Start of DOCUMENT PASSAGE

Washington The Centers for Disease Control and prevention confirmed Sunday that a female New Jersey postal worker has inhalation anthrax, the most serious form of the disease that has claimed three lives and prompted thousands to take antibiotics.
CDC spokesman Tom Skinner stressed it was not a new case of the disease but one that had been listed as suspected anthrax. Lab tests confirmed the diagnosis, he said.
At least five New Jersey postal workers have suspected or confirmed cases of anthrax. Anthrax-tainted letters sent to Washington and New York originated there.
The diagnosis came as tests continued at postal and government offices in the nation's capital and elsewhere. Officials were seeking to determine whether other tainted letters are in the mail system
Thousands of postal workers and others who dealt with large amounts of mail were being urged to take preventive antibiotics.
"There may be other letters that are stuck in the system," White House Chief of Staff Andrew Card said on "Fox News Sunday." We're asking people to be very careful."
Deputy Postmaster General John M. Nolan said on CBS's "Face the Nation" that there are many suppositions among investigators about more letters, "but I don't have any way of knowing."
Despite the strain on the system, postal vice president Deborah Willhite vowed the mail will go through.
"We're coming up to the first of the month and a lot of people are very dependent upon the movement of mail, receiving and sending of financial instruments is a vital public service," she said. "The Postal Service will rise to that duty."
Dr. Ivan Walks, Washington's public health director, said no new anthrax had been in the city found since contamination was discovered Friday at a Supreme Court mail-handling facility.
To disseminate the growing volume of information on anthrax, Homeland Security chief Tom Ridge will begin briefing reporters at least three times a week, and more likely every day, Bush administration officials said Sunday.
There have been 13 confirmed cases of anthrax in the outbreak, including eight inhaled versions of the disease. Five people in New York and New Jersey are being treated for the less dangerous skin form of anthrax and a few other cases are suspected.
On Capitol Hill, the Hart Senate Office Building was to remain closed Monday but the garage it shares with the adjacent Dirksen building was scheduled to reopen along with other Senate offices. On the House side, the Ford and Longworth office buildings were closed thorough the weekend. Whether they would reopen Monday was unclear.
The Hart building is home to the office of Senate Majority Leader Tom Daschle, who received a letter containing a highly potent form of anthrax three weeks ago, marking the start of the anthrax scare in the nation's capital
Since then two postal employees from a facility that processed the letter have died. Two others, as well as a State Department mailroom worker, have been hospitalized with the inhaled form of the disease. All three remained in serious condition Sunday.
More than 10,000 people who may have been exposed to the bacteria have been urged to begin taking antibiotics as a precaution.
Walks and Dr. Anthony Fauci of the National Institutes of Health said doxycycline was being recommended because it has fewer side effects that Cipro, which had been prescribed at first. Willhite said postal workers were being switched to doxycycline at the suggestion of the Centers for Disease Control and Prevention.
Fauci said tests on the anthrax show it can be treated with the less costly and more available doxycycline so that drug is now being recommended for people who deal with large volumes of mail, including workers in private mailrooms.
Willhite also said the post office is investigating technology not only to sanitize the mail but also to detect biological agents.
There are devices that can detect contamination and postal engineers are working with the Defense Department on how that equipment can be used by the mail, she said.
"The Postal Service will do whatever it takes to continue to serve the American people," she said. "The Postal Service is not optional."
On Friday, the post office signed a $40 million contract to buy eight electron-beam devices to sanitize letters and packages. The equipment will be used first in the nation's capital.
Some 68 tons of mail is being trucked from the capital to a plant in Lima, Ohio, to be decontaminated with electron beams normally used to sterilize hospital equipment.

End of DOCUMENT PASSAGE
Start of AVAILABLE DATA

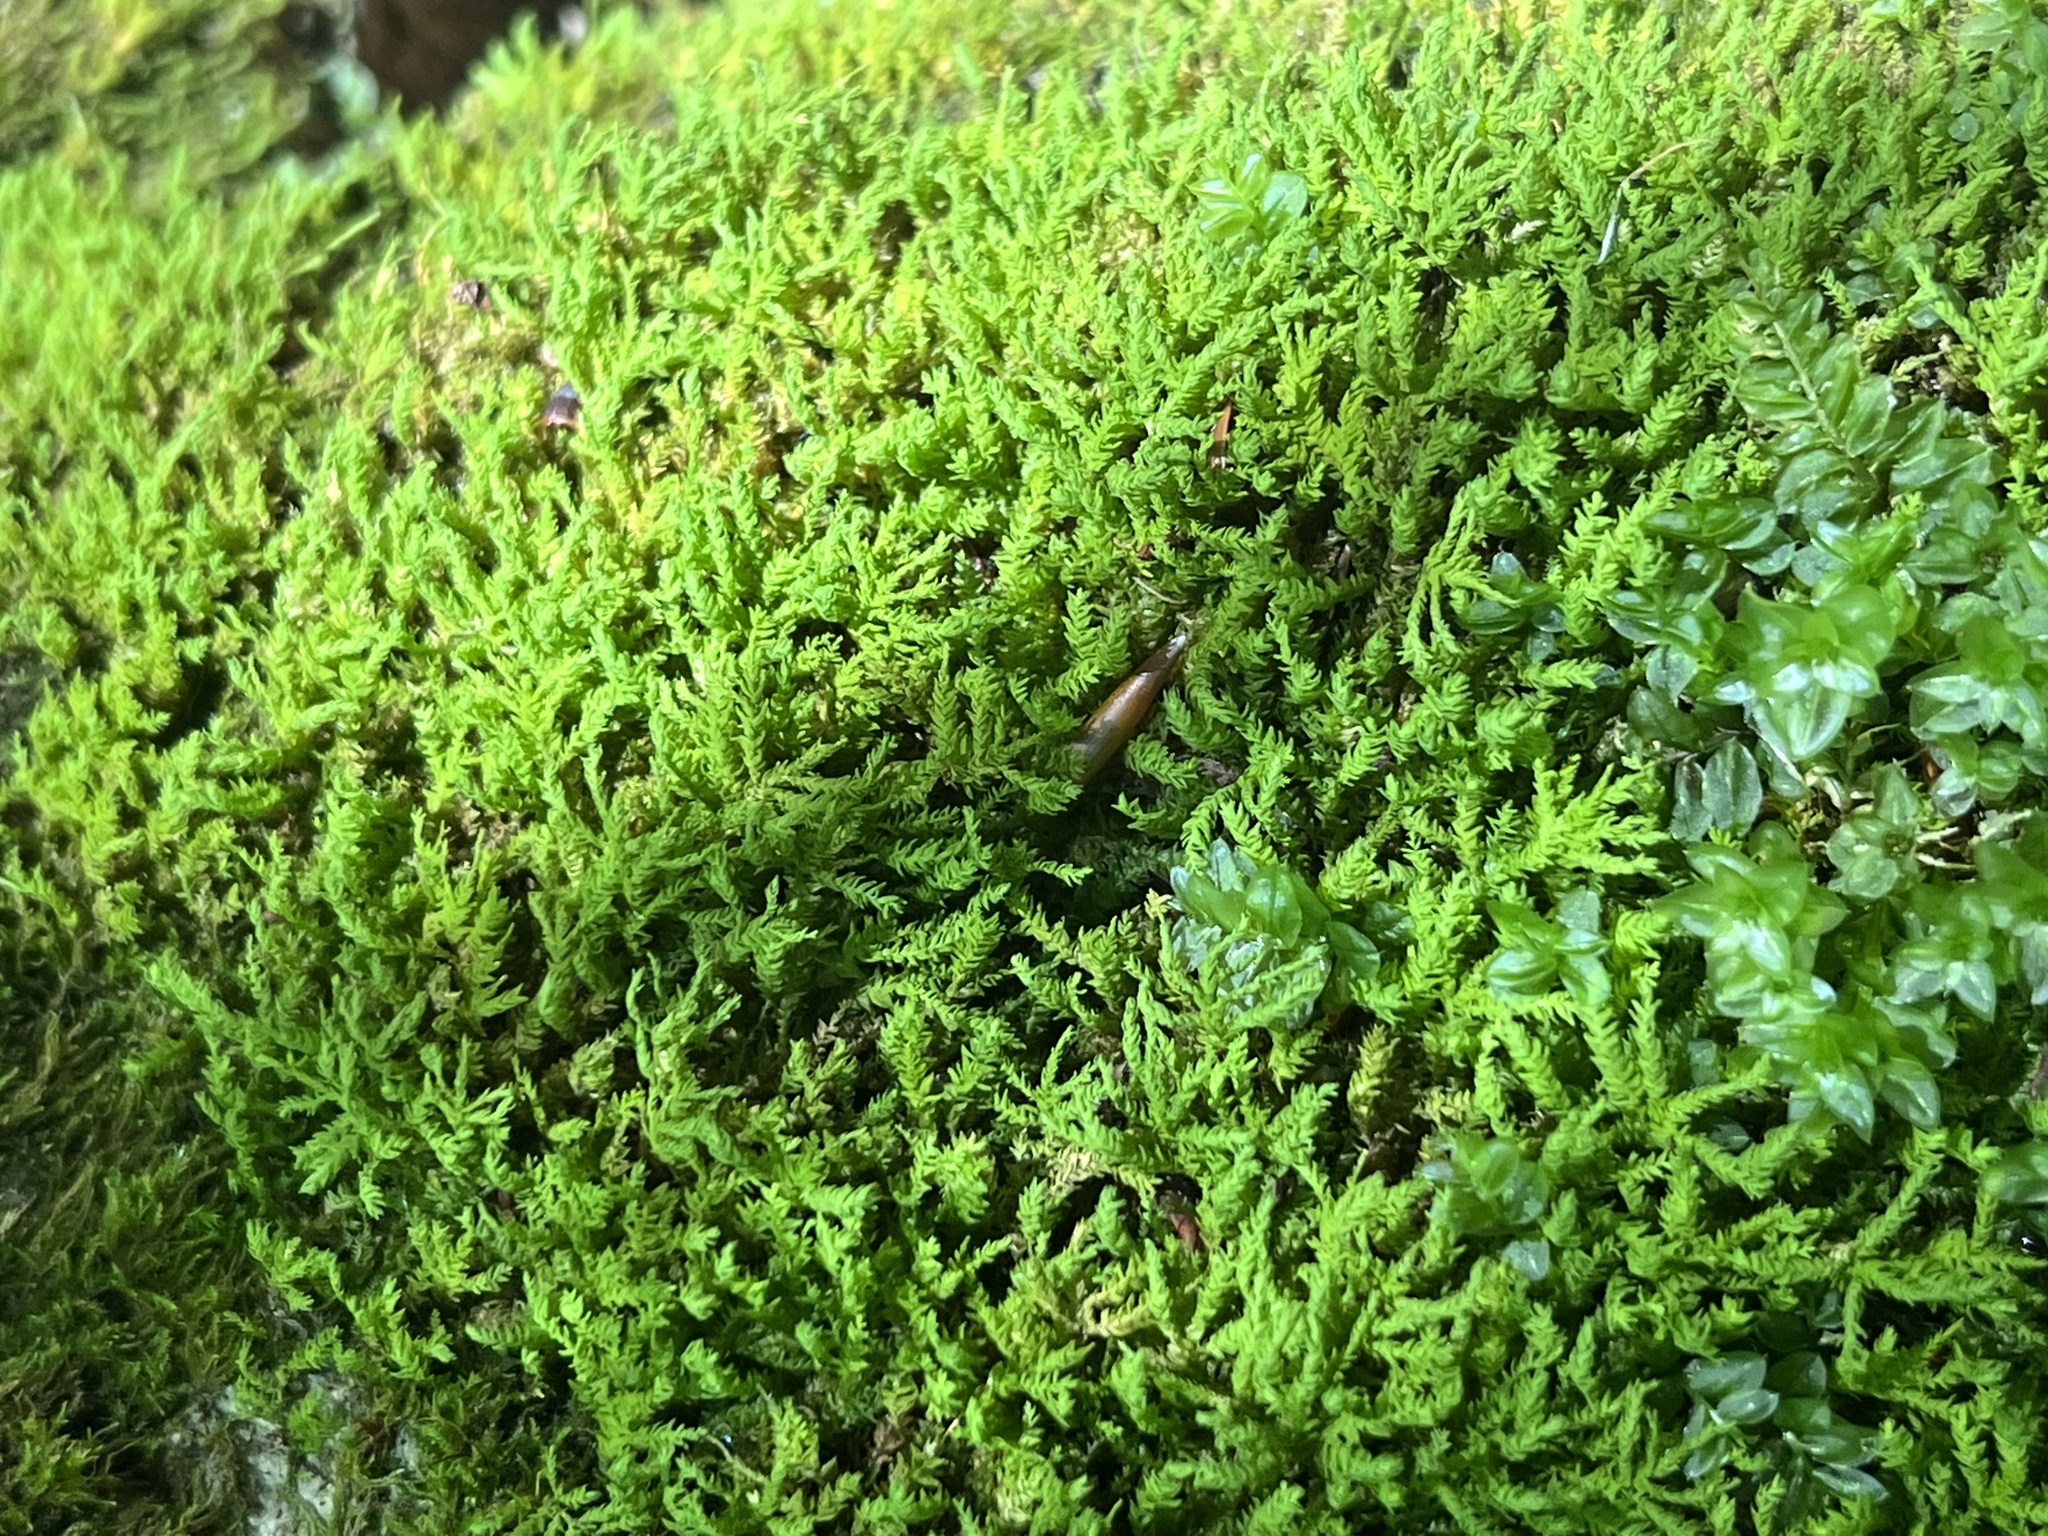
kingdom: Plantae
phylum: Bryophyta
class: Bryopsida
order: Hypnales
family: Neckeraceae
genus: Pseudanomodon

End of AVAILABLE DATA

**WHAT TO WORK ON:**
Do the following statements agree with the anthrax news report? Answer each with yes or no and quote the words of the report that decide it.
(a) The post office signed a $40 million contract for eight electron-beam devices.
(b) The Hart Senate Office Building was scheduled to reopen Monday.
(c) Tom Ridge will brief reporters at most once a week.

**EXPECTED ANSWER:**
(a) Yes: "the post office signed a $40 million contract to buy eight electron-beam devices to sanitize letters and packages."
(b) No: "the Hart Senate Office Building was to remain closed Monday"
(c) No: "Homeland Security chief Tom Ridge will begin briefing reporters at least three times a week"